Extrait du document:
○ ○ ○ ○

Catherine Monnot : Si nous devions être prédestinés entant qu'homme ou femme à certaines tâches à cause de la structure ou du fonctionnement de notre cerveau, pourquoi ne pas proposer aussi de tester génétiquement tous les bébés à leur naissance pour leur assigner une tâche, une existence, en fonction de leurs supposées ''aptitudes'' ou ''inaptitudes'' particulières...? Leur poids, leur taille, leur masse musculaire, leur ''beauté'', leur QI, leur espérance de vie, les maladies pour lesquelles ils seraient ou non prédisposées...?

Enfin, comment penser qu'il faille une structure cérébrale spécifique pour parvenir à endosser les tâches dont les femmes sont habituellement chargées : Cuisine, ménage, repassage...? Les hommes célibataires du monde entier, mais d'autres aussi, notamment dans les pays scandinaves, y parviennent très bien chaque jour. Non pas parce que leur cerveau est structuré d'une façon particulière, mais parce que leur parcours de vie, leur environnement, les a conduits à une organisation domestique différente du schéma traditionnel. Or, c'est l'enfermement dans cet univers des tâches domestiques (80% sont encore réalisées par les femmes) qui conduit encore bien souvent les femmes à sacrifier leur parcours professionnel (temps partiel, congé parental, responsabilités réduites au sein de l'entreprise). Et là on parle bien de contraintes culturelles, pas naturelles...

En matière d'éducation par exemple, si les cerveaux ne fonctionnent pas de la même manière entre un homme et une femme, le système mixte est-il inéquitable ?

Jean-Paul Mialet : La dernière étude PISA de l’OCDE sur les performances d’élèves de 15 ans dans 65 pays constate encore une fois que les mathématiques sont plutôt le domaine des garçons alors que les filles brillent davantage dans le littéraire. Simple effet de la culture ? C’est ce que disent certains. On peut néanmoins s’interroger. Tout le problème est que les mathématiques sont considérées comme une activité intellectuelle de plus haut niveau que le littéraire. Si l’on sortait de ces inégalités-là, celles qui placent certaines performances au-dessus des autres – à quel titre ? –, peut-être pourrait-on s’interroger sans arrière-pensée sur l’influence du sexe sur certaines aptitudes et encourager leur développement. Mais sur ce thème, on doit néanmoins rester prudent pour ne pas glisser vers une formation selon le sexe en ouvrant la porte à tous les abus.

○ ○ ○ ○

Questions de lecture:
- a) D'après l'extrait sur le cerveau des hommes et des femmes, quelle part des tâches domestiques est encore faite par les femmes ?
- b) Poursuivez l'extrait sur le cerveau des hommes et des femmes à partir de sa dernière phrase.

○ ○ ○ ○

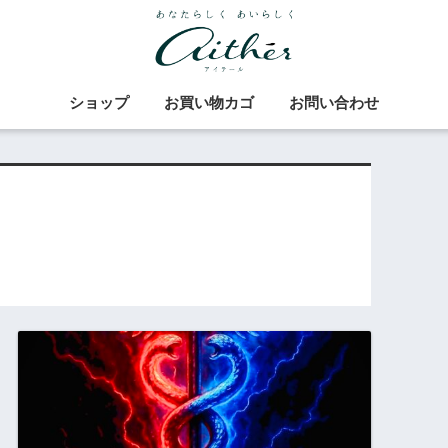
ショップ
お買い物カゴ
お問い合わせ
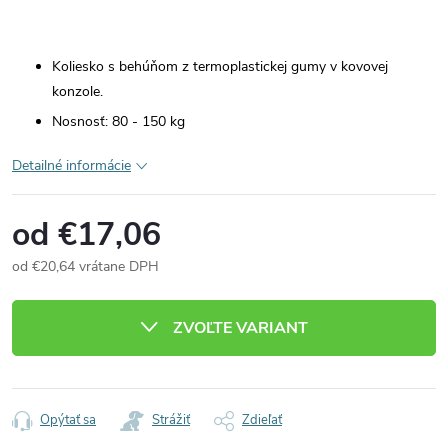
Koliesko s behúňom z termoplastickej gumy v kovovej
konzole.
Nosnosť: 80 - 150 kg
Detailné informácie
od
€17,06
od
€20,64
vrátane DPH
Jednotková
cena:
ZVOĽTE VARIANT
Opýtať sa
Strážiť
Zdieľať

○ ○ ○ ○

Résultats obtenus:
- a) 80 %.

- b)
Le plus inéquitable dans l’éducation mixte ne me paraît d’ailleurs pas concerner le traitement égalitaire d’aptitudes qui ne sont peut-être pas semblables,  mais plutôt l’ignorance de certaines différences qui rendent la mixité plus difficile pour les garçons que pour les filles. A l’adolescence, Les garçons sont plus distraits par les filles que ne le sont les filles par les garçons. Et ils aiment se faire remarquer par les filles par d’autres performances  - prises de risques en tous genres - que les performances scolaires. Je ne suis pas certain que cela leur soit profitable. Toutefois, l’éducation mixte permet une aisance dans les rapports hommes-femmes qu’il serait regrettable de perdre.

Catherine Monnot : N'oublions pas aussi que les filles sont meilleures que les garçons à tous les niveaux scolaires, du primaire à l'université. Au final, pourtant, ce sont les garçons qui occupent les grandes écoles et les postes à responsabilité : c'est l'éducation familiale, l'orientation scolaire et les messages véhiculés dans les médias qui entrent là en jeu. Les filles se dirigent vers des filières courtes, à faibles débouchés et rémunération, alors même qu'elles ont démontré leur supériorité scolaire durant toute leur jeunesse. Elles ne sont pas éduquées à la compétition, au leadership, et développent à l'adolescence des problème d'estime de soi que ne rencontrent pas les garçons à qui on a appris à viser haut et loin  et à ne pas réduire leur horizon aux objectifs sentimentaux et matrimoniaux... Ces contraintes-là sont bien éducatives et sociales, et pas biologiques, comme le montre l'analyse du cas norvégien sur les différences de sexes entre ingénieurs et infirmières.